> _Work to be completed_: Please collect every line of the items below that contains the string "lung". Treat uppercase and lowercase as different.

> _Records from a dataset_:
+++

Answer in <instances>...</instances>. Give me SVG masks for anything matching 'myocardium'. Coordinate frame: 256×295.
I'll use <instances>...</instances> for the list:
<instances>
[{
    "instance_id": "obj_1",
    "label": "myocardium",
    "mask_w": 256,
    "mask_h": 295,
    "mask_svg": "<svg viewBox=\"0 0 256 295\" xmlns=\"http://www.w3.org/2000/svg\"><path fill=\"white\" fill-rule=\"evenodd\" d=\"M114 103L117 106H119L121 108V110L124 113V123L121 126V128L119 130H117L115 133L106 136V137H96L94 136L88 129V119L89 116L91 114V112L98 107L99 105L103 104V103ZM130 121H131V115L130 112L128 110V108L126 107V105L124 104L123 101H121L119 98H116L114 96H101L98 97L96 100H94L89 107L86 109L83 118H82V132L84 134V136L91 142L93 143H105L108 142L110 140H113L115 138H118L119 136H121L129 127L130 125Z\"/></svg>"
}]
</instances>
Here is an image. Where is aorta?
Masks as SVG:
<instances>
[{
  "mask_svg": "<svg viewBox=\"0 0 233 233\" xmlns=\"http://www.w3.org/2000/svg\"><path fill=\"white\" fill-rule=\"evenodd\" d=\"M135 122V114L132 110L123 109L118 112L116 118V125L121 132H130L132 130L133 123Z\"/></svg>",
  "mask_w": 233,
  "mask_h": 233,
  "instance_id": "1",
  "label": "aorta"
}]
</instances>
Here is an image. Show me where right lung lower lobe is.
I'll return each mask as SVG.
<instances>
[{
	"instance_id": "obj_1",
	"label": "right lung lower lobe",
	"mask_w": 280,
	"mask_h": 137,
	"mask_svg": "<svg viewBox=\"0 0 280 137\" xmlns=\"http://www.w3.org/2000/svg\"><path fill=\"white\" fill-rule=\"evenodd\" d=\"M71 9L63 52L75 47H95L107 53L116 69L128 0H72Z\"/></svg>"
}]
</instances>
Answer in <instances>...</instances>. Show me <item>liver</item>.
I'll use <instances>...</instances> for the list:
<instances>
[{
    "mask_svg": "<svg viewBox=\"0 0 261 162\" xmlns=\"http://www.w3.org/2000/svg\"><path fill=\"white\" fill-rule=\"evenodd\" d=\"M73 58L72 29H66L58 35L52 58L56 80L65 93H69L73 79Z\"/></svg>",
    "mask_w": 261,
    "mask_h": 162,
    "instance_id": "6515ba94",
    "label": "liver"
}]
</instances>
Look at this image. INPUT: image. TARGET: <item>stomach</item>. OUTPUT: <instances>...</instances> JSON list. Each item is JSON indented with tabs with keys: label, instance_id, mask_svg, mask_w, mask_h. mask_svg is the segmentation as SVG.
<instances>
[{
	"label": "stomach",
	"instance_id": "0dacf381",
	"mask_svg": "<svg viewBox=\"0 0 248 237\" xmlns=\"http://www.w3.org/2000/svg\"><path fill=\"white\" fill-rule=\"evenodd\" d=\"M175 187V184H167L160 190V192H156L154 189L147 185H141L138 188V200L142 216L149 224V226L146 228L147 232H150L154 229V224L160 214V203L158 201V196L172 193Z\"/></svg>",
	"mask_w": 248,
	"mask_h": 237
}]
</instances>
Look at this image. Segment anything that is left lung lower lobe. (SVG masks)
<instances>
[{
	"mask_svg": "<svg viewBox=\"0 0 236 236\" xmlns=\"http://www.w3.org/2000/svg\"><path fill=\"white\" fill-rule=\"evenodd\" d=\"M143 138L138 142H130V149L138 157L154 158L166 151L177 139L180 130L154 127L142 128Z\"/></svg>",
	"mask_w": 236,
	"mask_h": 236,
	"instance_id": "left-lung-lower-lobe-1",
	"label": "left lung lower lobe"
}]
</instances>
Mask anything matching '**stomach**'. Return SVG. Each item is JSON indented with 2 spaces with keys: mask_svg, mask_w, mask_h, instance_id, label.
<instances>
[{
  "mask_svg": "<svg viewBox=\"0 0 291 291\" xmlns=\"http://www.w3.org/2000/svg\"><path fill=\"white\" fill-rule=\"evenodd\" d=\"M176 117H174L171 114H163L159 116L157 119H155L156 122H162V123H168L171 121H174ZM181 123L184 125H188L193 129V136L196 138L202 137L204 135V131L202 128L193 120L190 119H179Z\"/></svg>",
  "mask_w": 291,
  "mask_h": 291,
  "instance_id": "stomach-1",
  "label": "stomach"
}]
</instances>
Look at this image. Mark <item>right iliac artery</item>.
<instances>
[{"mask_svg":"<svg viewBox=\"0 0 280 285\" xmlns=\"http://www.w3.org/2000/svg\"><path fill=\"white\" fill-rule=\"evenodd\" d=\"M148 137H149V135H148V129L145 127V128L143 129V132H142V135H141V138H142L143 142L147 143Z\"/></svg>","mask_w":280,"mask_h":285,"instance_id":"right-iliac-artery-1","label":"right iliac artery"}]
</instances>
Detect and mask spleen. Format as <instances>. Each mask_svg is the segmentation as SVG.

+++

> _Answer for this exercise_:
Here is an image. Show me where right lung lower lobe is.
	"label": "right lung lower lobe",
Look at this image. Segment anything that is left lung lower lobe. (SVG masks)
	"instance_id": "left-lung-lower-lobe-1",
	"label": "left lung lower lobe"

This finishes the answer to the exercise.